WHAT IS BEING ASKED
Would you set down each line of the data below exactly?

[Page segmentation data]

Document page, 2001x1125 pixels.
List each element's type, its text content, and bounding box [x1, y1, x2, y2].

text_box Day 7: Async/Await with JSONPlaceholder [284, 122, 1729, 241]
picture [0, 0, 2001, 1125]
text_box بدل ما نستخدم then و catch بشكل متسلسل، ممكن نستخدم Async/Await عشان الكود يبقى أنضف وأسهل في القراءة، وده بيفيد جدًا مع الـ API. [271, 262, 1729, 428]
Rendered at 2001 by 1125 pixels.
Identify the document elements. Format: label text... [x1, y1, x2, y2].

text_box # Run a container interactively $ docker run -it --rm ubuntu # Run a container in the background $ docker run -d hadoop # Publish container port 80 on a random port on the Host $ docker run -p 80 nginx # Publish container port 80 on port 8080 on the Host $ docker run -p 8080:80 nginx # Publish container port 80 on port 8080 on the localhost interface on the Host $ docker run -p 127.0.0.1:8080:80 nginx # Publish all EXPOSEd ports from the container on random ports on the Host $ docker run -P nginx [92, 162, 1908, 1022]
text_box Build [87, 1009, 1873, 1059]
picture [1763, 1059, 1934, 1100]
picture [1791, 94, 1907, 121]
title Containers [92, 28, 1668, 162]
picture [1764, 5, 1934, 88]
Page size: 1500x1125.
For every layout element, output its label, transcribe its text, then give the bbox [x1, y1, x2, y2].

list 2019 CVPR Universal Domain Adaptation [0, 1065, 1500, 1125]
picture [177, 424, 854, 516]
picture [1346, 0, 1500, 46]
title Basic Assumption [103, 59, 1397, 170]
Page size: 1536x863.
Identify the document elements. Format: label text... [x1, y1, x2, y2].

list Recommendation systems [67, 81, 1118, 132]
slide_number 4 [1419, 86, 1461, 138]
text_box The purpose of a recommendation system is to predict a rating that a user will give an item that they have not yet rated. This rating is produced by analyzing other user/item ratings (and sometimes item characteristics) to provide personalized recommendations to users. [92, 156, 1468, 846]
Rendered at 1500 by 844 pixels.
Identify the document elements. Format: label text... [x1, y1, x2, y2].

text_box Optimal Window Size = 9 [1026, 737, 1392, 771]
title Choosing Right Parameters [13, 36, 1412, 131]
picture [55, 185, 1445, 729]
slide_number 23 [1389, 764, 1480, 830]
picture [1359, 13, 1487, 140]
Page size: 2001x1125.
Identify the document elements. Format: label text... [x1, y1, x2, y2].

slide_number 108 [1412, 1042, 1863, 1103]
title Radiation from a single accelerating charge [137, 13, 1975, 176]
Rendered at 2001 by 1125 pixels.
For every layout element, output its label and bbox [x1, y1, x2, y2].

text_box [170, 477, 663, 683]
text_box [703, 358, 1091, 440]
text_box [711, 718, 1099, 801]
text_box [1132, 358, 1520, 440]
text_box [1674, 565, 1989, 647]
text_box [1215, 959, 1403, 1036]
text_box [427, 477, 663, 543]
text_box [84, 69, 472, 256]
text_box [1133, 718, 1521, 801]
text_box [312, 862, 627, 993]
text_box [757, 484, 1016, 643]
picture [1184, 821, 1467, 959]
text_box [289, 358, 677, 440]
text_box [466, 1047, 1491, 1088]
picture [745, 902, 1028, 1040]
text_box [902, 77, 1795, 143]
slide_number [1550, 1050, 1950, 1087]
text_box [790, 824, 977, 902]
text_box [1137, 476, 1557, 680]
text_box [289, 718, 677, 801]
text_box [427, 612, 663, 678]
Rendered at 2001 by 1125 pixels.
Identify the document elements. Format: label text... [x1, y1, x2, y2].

SOLVED EXERCISE
Document page, 2001x1125 pixels.
List each element's type, its text content, and bounding box [x1, y1, x2, y2].

text_box Day 7: Async/Await with JSONPlaceholder [284, 122, 1729, 241]
picture [0, 0, 2001, 1125]
text_box بدل ما نستخدم then و catch بشكل متسلسل، ممكن نستخدم Async/Await عشان الكود يبقى أنضف وأسهل في القراءة، وده بيفيد جدًا مع الـ API. [271, 262, 1729, 428]
Rendered at 2001 by 1125 pixels.
Identify the document elements. Format: label text... [x1, y1, x2, y2].

text_box # Run a container interactively $ docker run -it --rm ubuntu # Run a container in the background $ docker run -d hadoop # Publish container port 80 on a random port on the Host $ docker run -p 80 nginx # Publish container port 80 on port 8080 on the Host $ docker run -p 8080:80 nginx # Publish container port 80 on port 8080 on the localhost interface on the Host $ docker run -p 127.0.0.1:8080:80 nginx # Publish all EXPOSEd ports from the container on random ports on the Host $ docker run -P nginx [92, 162, 1908, 1022]
text_box Build [87, 1009, 1873, 1059]
picture [1763, 1059, 1934, 1100]
picture [1791, 94, 1907, 121]
title Containers [92, 28, 1668, 162]
picture [1764, 5, 1934, 88]
Page size: 1500x1125.
For every layout element, output its label, transcribe its text, then give the bbox [x1, y1, x2, y2].

list 2019 CVPR Universal Domain Adaptation [0, 1065, 1500, 1125]
picture [177, 424, 854, 516]
picture [1346, 0, 1500, 46]
title Basic Assumption [103, 59, 1397, 170]
Page size: 1536x863.
Identify the document elements. Format: label text... [x1, y1, x2, y2].

list Recommendation systems [67, 81, 1118, 132]
slide_number 4 [1419, 86, 1461, 138]
text_box The purpose of a recommendation system is to predict a rating that a user will give an item that they have not yet rated. This rating is produced by analyzing other user/item ratings (and sometimes item characteristics) to provide personalized recommendations to users. [92, 156, 1468, 846]
Rendered at 1500 by 844 pixels.
Identify the document elements. Format: label text... [x1, y1, x2, y2].

text_box Optimal Window Size = 9 [1026, 737, 1392, 771]
title Choosing Right Parameters [13, 36, 1412, 131]
picture [55, 185, 1445, 729]
slide_number 23 [1389, 764, 1480, 830]
picture [1359, 13, 1487, 140]
Page size: 2001x1125.
Identify the document elements. Format: label text... [x1, y1, x2, y2].

slide_number 108 [1412, 1042, 1863, 1103]
title Radiation from a single accelerating charge [137, 13, 1975, 176]
Rendered at 2001 by 1125 pixels.
For every layout element, output its label and bbox [x1, y1, x2, y2].

text_box [170, 477, 663, 683]
text_box [703, 358, 1091, 440]
text_box [711, 718, 1099, 801]
text_box [1132, 358, 1520, 440]
text_box [1674, 565, 1989, 647]
text_box [1215, 959, 1403, 1036]
text_box [427, 477, 663, 543]
text_box [84, 69, 472, 256]
text_box [1133, 718, 1521, 801]
text_box [312, 862, 627, 993]
text_box [757, 484, 1016, 643]
picture [1184, 821, 1467, 959]
text_box [289, 358, 677, 440]
text_box [466, 1047, 1491, 1088]
picture [745, 902, 1028, 1040]
text_box [902, 77, 1795, 143]
slide_number [1550, 1050, 1950, 1087]
text_box [790, 824, 977, 902]
text_box [1137, 476, 1557, 680]
text_box [289, 718, 677, 801]
text_box [427, 612, 663, 678]
Rendered at 2001 by 1125 pixels.
Identify the document elements. Format: label text... [x1, y1, x2, y2].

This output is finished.